EPROJECT.TXT

MMVARI project
		January 2, 2004 JE3HHT Makoto Mori
		Translated into English by JA7UDE Nobuyuki Oba

[Preface]

I like having QSOs in Japanese simply because I am Japanese. Even in PSK31, I prefer using Japanese characters for domestic QSOs. As well known, PSK31 is a great means of communication, but I have been aware of an exposure in manipulating Japanese characters; more precisely, in manipulating Eastern Asia languages including Hangul and Chinese. The objective of this project is to give a solution to the exposure.


[Character code and structure]

Eastern Asia languages, such as Japanese, Hangul, and Chinese, have many characters, which are impossible to be fit into the 8-bit code space. The current PSK31 implementation uses MultiByte Character Set (MBCS) to accommodate this requirement. To send one MBCS character, PSK31 sends two bytes, and thus it suffers from a couple of disadvantages below:

(1)	Slow
(2)	Once the phase is unlocked, the output becomes unrecoverable garbage for a while.
(3)	Characters with different byte lengths are mixed.
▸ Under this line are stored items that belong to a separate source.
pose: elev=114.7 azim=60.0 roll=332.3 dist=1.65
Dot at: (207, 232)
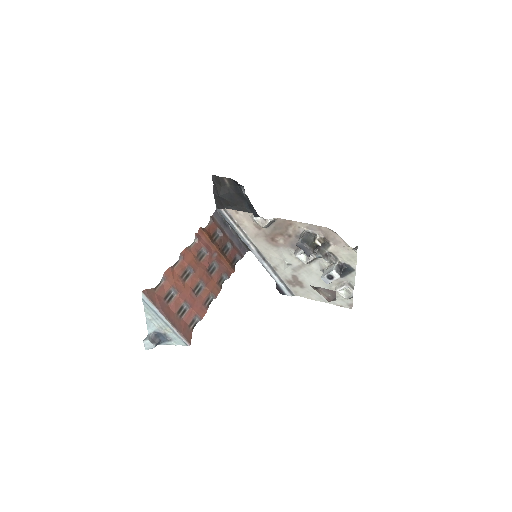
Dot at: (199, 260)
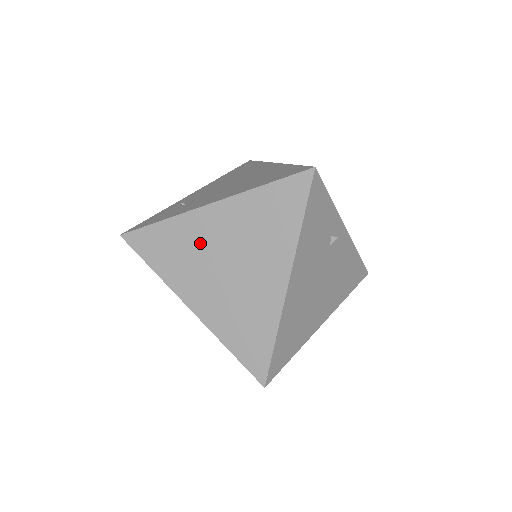
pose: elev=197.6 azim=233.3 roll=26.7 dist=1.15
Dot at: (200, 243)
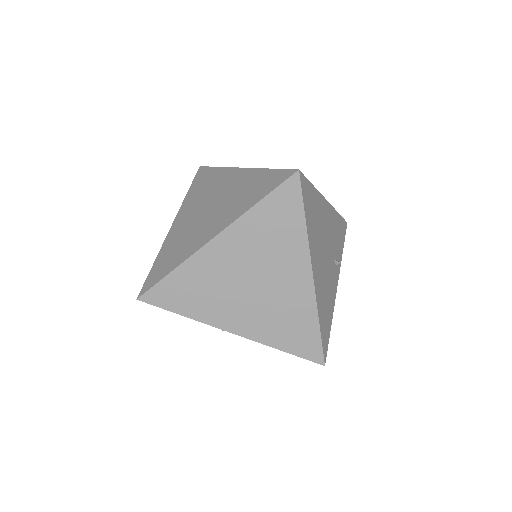
Dot at: occluded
It makes the backspace operation confusing.

Let us see these problems one by one.

(1)	It is true that Easter Asia languages have many characters, but this is not only the reason they are not suited for PSK31. The first byte of MBCS is assigned to the range between $81 and $FE. In addition, Hiragana, which appears in Japanese very frequently, is assigned to $9F-$F2. In PSK31's VARICODE, characters in those ranges are assigned to lengthy codes. To make matters worse, a GAP (00) is added between two VARICODE characters that represent one MBCS character. This results in 24 bits for one character. In fact, PSK31 QSO in Japanese is too slow to make smooth communication. It sometimes is slower than CW using Japanese characters.
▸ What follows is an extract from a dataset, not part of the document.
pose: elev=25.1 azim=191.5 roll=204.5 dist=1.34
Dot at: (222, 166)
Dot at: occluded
(2)	Even when only one character is missing in the path, the receiver often outputs a string of garbled characters because the receiver misunderstands the delimiting position of MBCS characters. The first byte and second byte of MBCS share some range of codes, so that the receiver cannot always distinguish whether the received code is the first or second byte only from the range the received byte belongs to. Fortunately, $A0-$DF are not used for the first byte in the Japanese code set, and therefore can be used for phase detection. However, Hangul and Chinese code sets use more number of character codes that are used in the first and second bytes.

(3)	From the application perspective, one-byte and two-byte characters are seen mixed in the transmission. This makes the backspace (BS) operation confusing. Japanese compliant PSK31 programs, such as HALPSK and WINPSK/J, use a crafty trick to solve this problem, but it is not the best approach. The most effective solution is to increase the code space so that each character has a unique code. Theoretically, VARICODE used in PSK31 can have as many codes as desired.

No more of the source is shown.